Public high school in Buford, Georgia, U.S.

Seckinger High School is an American four-year comprehensive high school in unincorporated Buford, Georgia. It is the only high school in the Seckinger cluster of the Gwinnett County Public Schools System, and opened in August 2022 as a public school. Jones Middle School, which feeds into Seckinger High School, is also a part of the Seckinger cluster along with three elementary schools.

The school has an artificial intelligence theme, with artificial intelligence, machine learning, and data science curriculums to prepare students for careers in technology-related sectors. The school offers four different career-based sets of classes: advanced sciences and technology, international and civic leadership, art and design, or a personalized hybrid track.

==History==
Seckinger High School is named after former Gwinnett County School Board member Dan Seckinger, who served on the board for 24 years.
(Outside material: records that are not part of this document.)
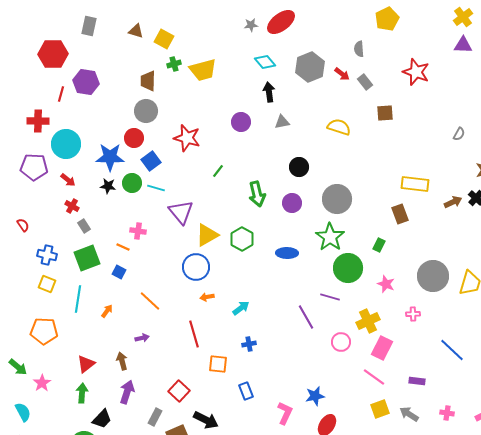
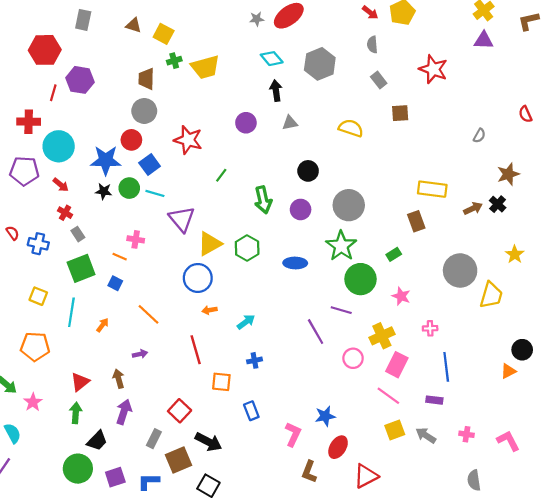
red arrow: (342, 74) -> (370, 12), moved
green rectangle: (379, 245) -> (394, 254), turned 32
blue cross: (47, 255) -> (38, 244), moved
gray circle: (433, 276) -> (460, 270), moved
blue line: (452, 350) -> (446, 367), moved, turned 40

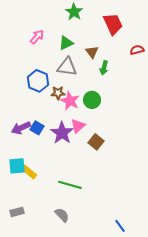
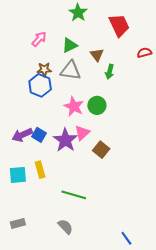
brown star: (58, 93) -> (44, 70), moved
yellow rectangle: (29, 172) -> (40, 170), moved, turned 35

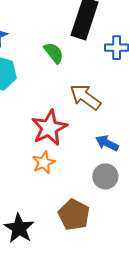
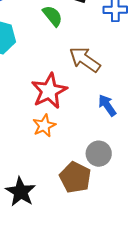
blue arrow: (107, 143) -> (107, 105), turned 30
gray circle: (105, 176) -> (99, 154), moved

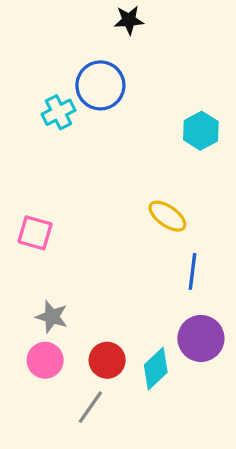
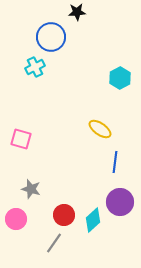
blue circle: (100, 85) -> (51, 37), moved
pink circle: (45, 360) -> (16, 219), moved

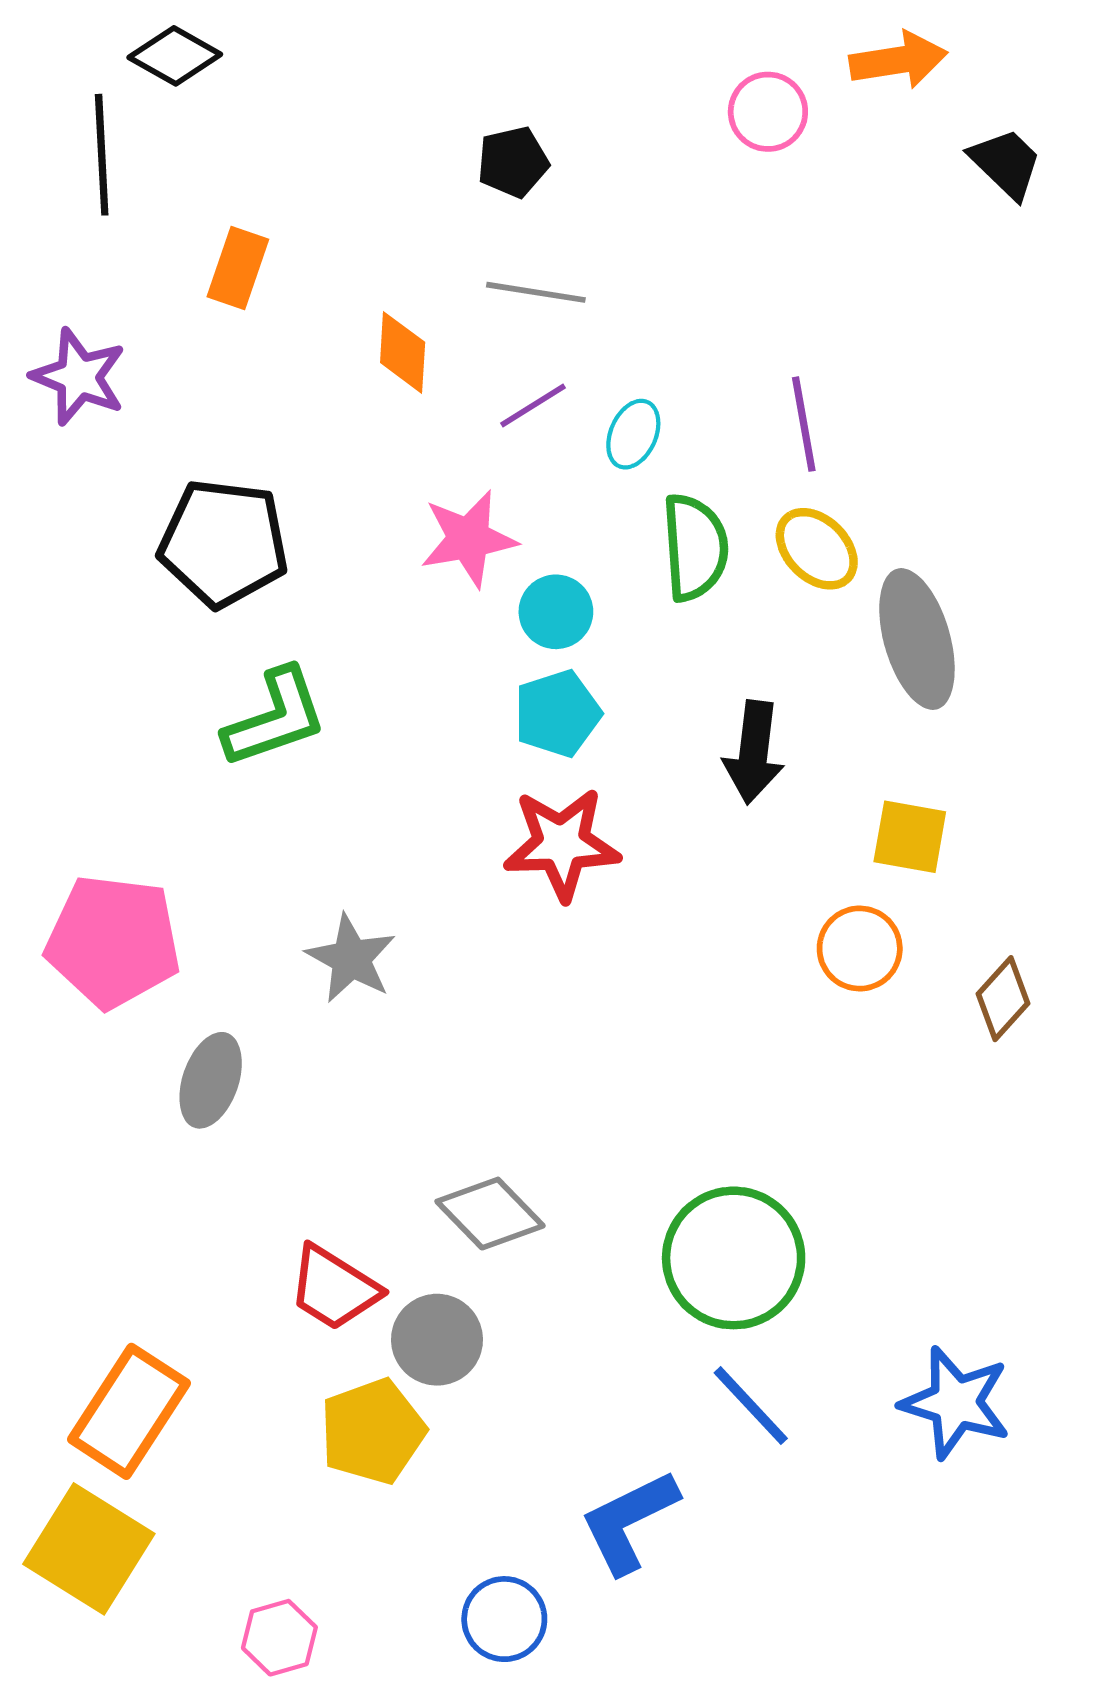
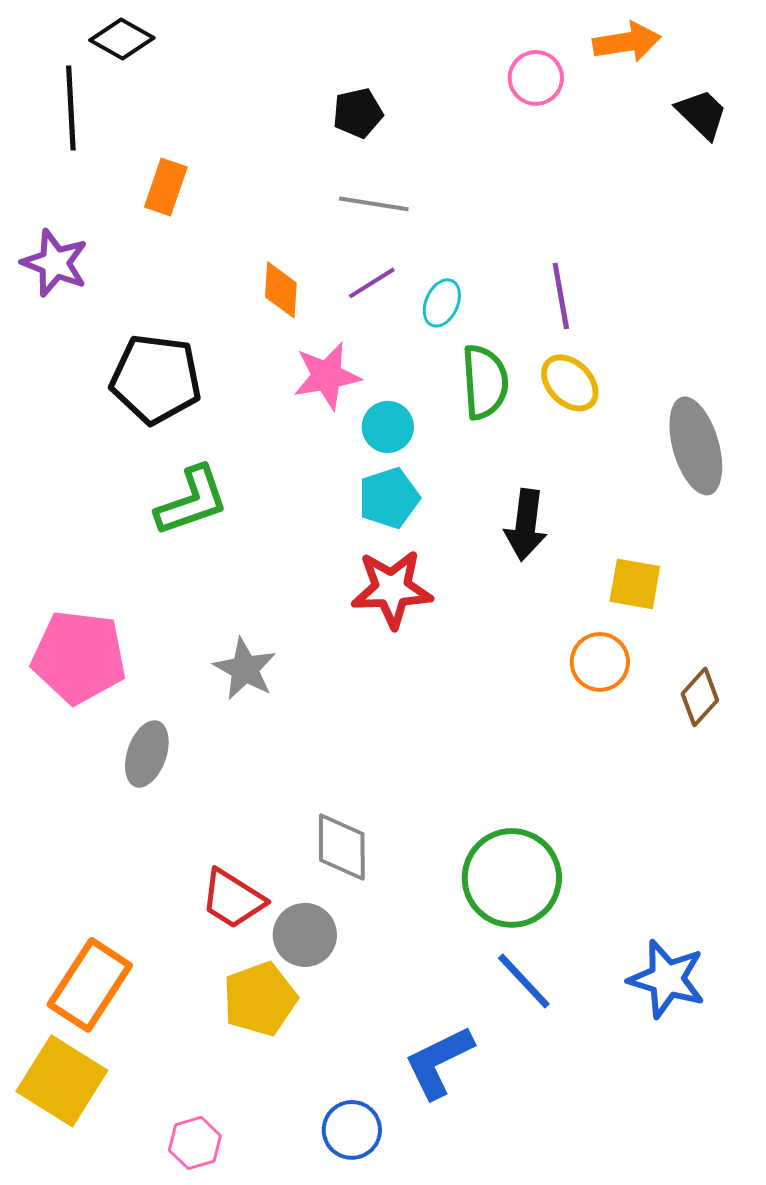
orange diamond: (403, 352) -> (281, 290), moved
gray ellipse: (917, 639) -> (696, 446), moved
gray diamond: (490, 1214) -> (342, 847), turned 44

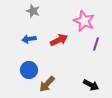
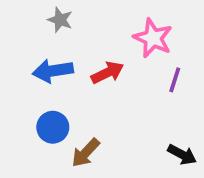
blue arrow: (29, 39) -> (53, 71), size x1.5
black arrow: (91, 85) -> (182, 155), moved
There was controversy around the naming of the school in part because in 2018 Seckinger voted to name the school after himself during his final meeting as board member. The school board did not follow their own school naming process when choosing the name, as the Board has longstanding rules against naming schools after current and recently serving board members.

The school's architecture was designed by Atlanta-based architecture firm Smallwood, Reynolds, Stewart, Stewart.

The opening of the high school created approximately 200 new jobs.

==Sports==
Seckinger High School is part of the Georgia High School Association's Region 8-4A.

Prior to the school's opening, the school received a flag football grant in April 2022 from the Atlanta Falcons, the Arthur M. Blank Family Foundation, and Nike, Inc. to help establish a flag football program for the school.